Editorial

Antisemitismo en los laboristas británicos

EL IMPARCIAL | Viernes 29 de abril de 2016

Desde que el radical Jeremy Corbyn se alzara contra todo pronóstico con el liderazgo del Partido Laborista, la formación británica se ha convertido en la casa de los líos que delatan el pulso entre sectores radicalizados frente a quienes no desean que el partido pierda su carácter institucional. El último episodio de esa convulsión se ha saldado, por el momento, con la suspensión de militancia del aliado estratégico de Corbyn y exalcalde de Londes, Ken Livingstone, a propósito de los escándalos antisemitas que viene protagonizando el laborismo. Ken Livingstone acaba de cuestionar en distintos medios, incluyendo la BBC, la existencia de Israel y ha sostenido que Hitler fue, en realidad, un sionista favorable a un estado judío.

Las opiniones del exalcalde londinense llueven sobre mojado. El propio jefe de filas, Jeremy Corbyn, ha sido señalado por abanderar actitudes antisemitas desde que llevó a cabo diversas entrevistas con organizaciones terroristas como Hamás o Hizbolá en su estrategia de enfrentamiento con el entonces líder del partido, Tony Blair. Quizá por ello ha tenido la tentación de ser comprensivo y tolerante con la escalada radical vivida en el laborismo, hasta que esta ha adquirido tintes escandalosos. A principios de este mes, una concejala de Luton, Aysegul Gurbuz, se despachó vía Twitter con proclamas donde se aseveraba que “Hitler ha sido el mejor hombre de la historia”, por lo que solicitaba a Irán que continuase su tarea arrasando con explosiones atómicas a Israel. Otros militantes musulmanes del laborismo han alentado este antisemitismo, culminado por Naz Shah, quien equiparó el sionismo con Al Qaida, se planteaba analogías entre Israel y Hitler, y proponía que la solución palestina se solventase trasladando Israel a Estados Unidos. Semejantes declaraciones cargadas de odio son las que ha venido a defender públicamente el exalcalde Ken Livingstone. Jeremy Corbyn se ha andado con paños calientes tratando de relativizar y quitar importancia a este antisemitismo cada vez más rampante, hasta que la presión interna y externa le ha obligado a tomar medidas severas sobre una cuestión que ha comenzado a desbordarle.

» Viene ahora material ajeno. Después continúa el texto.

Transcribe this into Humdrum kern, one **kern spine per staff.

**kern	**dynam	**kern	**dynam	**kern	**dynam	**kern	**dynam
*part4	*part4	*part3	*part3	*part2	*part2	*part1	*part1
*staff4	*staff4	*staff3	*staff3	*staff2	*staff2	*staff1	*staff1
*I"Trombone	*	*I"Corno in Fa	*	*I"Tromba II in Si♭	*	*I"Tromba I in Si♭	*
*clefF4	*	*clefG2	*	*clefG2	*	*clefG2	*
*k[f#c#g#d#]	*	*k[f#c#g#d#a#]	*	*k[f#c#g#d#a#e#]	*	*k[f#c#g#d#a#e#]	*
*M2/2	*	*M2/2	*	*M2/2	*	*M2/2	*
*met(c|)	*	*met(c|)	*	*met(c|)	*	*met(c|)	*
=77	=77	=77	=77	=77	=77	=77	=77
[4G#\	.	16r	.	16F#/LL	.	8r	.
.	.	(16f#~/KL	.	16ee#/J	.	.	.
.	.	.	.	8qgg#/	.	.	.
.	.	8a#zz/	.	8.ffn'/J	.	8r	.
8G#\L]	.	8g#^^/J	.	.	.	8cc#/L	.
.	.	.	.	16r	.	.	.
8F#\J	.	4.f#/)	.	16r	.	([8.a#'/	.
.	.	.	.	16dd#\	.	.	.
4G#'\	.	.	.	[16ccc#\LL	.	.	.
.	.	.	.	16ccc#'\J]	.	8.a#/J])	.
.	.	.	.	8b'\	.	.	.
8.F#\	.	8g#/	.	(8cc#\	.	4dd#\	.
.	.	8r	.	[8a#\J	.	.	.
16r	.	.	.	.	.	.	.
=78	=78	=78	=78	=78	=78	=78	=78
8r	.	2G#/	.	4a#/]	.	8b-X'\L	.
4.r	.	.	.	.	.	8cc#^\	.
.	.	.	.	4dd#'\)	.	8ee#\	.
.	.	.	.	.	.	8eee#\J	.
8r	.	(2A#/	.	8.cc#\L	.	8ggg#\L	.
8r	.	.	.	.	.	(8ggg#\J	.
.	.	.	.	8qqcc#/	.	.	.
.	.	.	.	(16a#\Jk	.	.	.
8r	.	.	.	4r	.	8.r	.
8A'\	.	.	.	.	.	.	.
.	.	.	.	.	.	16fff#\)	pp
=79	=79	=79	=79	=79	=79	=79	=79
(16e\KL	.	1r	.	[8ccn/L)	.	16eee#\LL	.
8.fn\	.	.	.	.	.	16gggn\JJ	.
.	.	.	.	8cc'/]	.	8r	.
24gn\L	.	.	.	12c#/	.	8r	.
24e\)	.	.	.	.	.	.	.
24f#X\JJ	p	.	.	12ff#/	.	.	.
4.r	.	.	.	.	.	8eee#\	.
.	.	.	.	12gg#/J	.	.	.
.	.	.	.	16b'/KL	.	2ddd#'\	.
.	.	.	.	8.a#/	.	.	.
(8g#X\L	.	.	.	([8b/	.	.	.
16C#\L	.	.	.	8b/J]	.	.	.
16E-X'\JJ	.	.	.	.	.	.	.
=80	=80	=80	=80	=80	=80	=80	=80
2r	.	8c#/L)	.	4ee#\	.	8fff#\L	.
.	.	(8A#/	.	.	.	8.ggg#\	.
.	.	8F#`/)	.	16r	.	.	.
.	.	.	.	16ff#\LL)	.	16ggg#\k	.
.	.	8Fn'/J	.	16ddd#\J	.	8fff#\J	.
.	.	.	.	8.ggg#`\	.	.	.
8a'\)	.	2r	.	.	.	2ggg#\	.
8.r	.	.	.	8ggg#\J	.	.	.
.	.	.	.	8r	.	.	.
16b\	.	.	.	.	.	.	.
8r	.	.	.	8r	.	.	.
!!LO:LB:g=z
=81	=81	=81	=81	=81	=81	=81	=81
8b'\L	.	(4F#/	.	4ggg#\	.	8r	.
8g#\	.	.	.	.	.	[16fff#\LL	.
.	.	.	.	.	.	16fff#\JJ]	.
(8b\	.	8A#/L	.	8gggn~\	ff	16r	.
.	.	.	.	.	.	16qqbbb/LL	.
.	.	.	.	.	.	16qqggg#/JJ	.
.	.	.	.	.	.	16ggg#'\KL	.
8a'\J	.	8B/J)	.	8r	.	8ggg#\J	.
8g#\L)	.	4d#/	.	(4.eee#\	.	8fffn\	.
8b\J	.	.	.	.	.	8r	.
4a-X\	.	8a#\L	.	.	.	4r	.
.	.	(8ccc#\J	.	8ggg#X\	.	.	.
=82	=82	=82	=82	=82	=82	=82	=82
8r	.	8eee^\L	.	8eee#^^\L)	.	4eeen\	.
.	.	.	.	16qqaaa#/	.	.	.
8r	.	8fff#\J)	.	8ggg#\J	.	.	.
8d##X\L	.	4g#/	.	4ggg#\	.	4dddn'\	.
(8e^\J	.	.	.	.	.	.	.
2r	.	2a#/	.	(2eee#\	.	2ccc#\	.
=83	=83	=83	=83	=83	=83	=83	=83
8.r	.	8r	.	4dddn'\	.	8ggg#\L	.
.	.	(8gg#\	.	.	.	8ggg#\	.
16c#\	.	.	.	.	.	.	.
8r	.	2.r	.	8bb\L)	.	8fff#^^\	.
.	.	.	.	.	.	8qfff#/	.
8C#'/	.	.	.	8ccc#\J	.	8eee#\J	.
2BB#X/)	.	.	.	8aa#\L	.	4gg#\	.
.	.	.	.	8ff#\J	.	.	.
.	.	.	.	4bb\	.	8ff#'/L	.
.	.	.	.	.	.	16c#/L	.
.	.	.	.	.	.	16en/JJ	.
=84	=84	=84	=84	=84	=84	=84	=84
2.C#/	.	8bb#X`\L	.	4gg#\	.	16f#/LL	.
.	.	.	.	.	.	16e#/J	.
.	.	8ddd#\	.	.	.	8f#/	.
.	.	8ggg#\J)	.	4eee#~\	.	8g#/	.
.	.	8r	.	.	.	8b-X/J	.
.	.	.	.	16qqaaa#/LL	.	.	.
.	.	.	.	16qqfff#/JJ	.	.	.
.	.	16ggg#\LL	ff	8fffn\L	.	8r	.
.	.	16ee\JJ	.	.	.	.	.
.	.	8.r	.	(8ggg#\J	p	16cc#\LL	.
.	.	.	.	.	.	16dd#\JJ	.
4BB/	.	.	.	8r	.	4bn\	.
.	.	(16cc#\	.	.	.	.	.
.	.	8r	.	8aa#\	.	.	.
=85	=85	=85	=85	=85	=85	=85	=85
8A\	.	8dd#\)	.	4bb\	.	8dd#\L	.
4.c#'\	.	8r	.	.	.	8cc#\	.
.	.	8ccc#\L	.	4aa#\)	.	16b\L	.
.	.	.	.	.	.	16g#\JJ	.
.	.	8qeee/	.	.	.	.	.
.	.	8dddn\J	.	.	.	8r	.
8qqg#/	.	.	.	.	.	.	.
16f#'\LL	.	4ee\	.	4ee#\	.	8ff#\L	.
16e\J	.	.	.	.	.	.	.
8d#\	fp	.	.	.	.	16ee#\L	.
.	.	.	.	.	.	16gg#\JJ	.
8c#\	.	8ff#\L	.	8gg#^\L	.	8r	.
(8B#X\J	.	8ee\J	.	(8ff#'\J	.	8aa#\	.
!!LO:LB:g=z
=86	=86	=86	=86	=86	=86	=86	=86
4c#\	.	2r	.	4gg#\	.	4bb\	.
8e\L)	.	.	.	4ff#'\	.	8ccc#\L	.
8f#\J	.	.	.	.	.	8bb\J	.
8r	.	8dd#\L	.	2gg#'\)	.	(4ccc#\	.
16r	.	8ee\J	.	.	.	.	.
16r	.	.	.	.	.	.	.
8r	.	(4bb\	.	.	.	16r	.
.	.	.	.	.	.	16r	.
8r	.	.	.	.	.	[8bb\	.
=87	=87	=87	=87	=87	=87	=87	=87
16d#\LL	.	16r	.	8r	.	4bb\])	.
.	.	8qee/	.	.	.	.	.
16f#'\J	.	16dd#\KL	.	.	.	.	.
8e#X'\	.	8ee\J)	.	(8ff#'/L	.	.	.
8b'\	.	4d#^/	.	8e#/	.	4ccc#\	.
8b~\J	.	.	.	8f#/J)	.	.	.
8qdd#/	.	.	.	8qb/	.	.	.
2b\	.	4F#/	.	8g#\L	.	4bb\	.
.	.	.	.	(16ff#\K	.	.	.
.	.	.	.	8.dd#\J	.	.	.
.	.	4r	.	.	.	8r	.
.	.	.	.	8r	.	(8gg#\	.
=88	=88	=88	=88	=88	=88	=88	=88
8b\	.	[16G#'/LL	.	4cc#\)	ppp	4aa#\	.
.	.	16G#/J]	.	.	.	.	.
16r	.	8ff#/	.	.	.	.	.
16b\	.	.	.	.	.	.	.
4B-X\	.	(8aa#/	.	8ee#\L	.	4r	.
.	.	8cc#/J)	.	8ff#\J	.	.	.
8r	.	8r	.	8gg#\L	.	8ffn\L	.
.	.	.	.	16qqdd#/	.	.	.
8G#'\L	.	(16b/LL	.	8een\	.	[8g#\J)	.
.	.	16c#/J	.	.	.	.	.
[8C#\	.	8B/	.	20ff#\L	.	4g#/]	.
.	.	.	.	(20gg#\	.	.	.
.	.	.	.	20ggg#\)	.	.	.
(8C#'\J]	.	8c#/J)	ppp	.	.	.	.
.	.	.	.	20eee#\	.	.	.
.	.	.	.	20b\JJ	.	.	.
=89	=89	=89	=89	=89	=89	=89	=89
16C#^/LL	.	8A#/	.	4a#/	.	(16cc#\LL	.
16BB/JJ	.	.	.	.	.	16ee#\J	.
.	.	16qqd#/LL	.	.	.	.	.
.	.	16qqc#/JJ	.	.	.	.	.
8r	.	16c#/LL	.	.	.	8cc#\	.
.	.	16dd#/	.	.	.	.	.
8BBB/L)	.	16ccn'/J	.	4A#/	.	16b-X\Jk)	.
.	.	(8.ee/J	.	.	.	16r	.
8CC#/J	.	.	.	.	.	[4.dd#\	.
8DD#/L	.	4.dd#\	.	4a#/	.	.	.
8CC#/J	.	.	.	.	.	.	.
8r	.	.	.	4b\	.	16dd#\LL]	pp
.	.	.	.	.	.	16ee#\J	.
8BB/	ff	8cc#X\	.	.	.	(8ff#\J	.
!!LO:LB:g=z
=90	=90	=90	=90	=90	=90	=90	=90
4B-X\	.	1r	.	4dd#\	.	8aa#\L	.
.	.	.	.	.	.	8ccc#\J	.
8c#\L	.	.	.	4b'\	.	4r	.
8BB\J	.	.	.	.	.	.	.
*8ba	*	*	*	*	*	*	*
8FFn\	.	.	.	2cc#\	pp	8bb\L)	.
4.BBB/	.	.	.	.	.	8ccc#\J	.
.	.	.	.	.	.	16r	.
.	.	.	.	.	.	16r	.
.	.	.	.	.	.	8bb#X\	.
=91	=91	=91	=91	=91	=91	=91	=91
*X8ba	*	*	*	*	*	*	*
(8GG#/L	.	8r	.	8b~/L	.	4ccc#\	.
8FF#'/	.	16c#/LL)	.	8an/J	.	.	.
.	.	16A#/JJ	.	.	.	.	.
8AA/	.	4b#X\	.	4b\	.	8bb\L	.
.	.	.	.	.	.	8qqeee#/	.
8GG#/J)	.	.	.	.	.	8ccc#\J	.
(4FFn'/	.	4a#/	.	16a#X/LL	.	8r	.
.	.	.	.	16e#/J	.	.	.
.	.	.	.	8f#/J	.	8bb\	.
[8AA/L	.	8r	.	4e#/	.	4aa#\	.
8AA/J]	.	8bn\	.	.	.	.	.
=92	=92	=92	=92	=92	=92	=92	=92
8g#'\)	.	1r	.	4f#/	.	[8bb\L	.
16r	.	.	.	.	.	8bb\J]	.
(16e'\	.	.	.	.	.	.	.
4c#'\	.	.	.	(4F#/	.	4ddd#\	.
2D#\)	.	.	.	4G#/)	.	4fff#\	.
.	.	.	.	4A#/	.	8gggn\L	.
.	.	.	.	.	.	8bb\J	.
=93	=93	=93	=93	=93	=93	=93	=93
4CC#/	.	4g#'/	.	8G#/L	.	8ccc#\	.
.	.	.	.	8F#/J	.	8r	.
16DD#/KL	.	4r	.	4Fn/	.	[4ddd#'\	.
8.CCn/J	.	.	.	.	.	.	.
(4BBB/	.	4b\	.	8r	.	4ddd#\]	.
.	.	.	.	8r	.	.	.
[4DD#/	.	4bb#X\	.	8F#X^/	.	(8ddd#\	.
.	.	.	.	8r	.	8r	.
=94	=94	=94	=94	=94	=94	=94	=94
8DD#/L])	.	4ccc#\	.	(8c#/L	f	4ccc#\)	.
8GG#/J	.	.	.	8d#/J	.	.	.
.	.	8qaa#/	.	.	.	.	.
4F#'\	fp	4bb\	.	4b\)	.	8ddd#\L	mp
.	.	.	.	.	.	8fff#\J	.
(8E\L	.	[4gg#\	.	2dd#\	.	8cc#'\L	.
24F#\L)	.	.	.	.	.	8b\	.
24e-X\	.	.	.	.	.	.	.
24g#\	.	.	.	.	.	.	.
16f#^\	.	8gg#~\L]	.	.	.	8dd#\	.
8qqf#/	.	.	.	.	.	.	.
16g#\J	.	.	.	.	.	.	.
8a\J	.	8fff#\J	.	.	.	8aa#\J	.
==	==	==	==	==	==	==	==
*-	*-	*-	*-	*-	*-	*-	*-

Lamentable es que Corbyn no hubiera actuado con más diligencia y prontitud contra esta cultura del odio que ha germinado dentro del laborismo. La persecución al judío, con raíces de siglos, y el espantoso Holocausto de la pasada centuria, no admiten medias tintas. Después de ese baldón para la humanidad, el antisemitismo exige tolerancia cero, en la misma medida que cualquier apología nazi o reinterpretaciones que blanqueen la criminalidad hitleriana. Lleva razón el primer ministro, David Cameron, al sostener en el Parlamento que “está bastante claro que el Partido Laborista tiene problemas de antisemitismo. Tiene que tratarlo”. Y no parece que el populista Jeremy Corbyn reúna las condiciones ideales para llevarlo a cabo. En este tema, como en tantos otros, el radicalismo de izquierda se decanta por el discurso del odio. Y con odio los problemas no se resuelven, solo se agravan. Por este camino el laborismo tiene escasísimas posibilidades de volver a ser un partido de gobierno.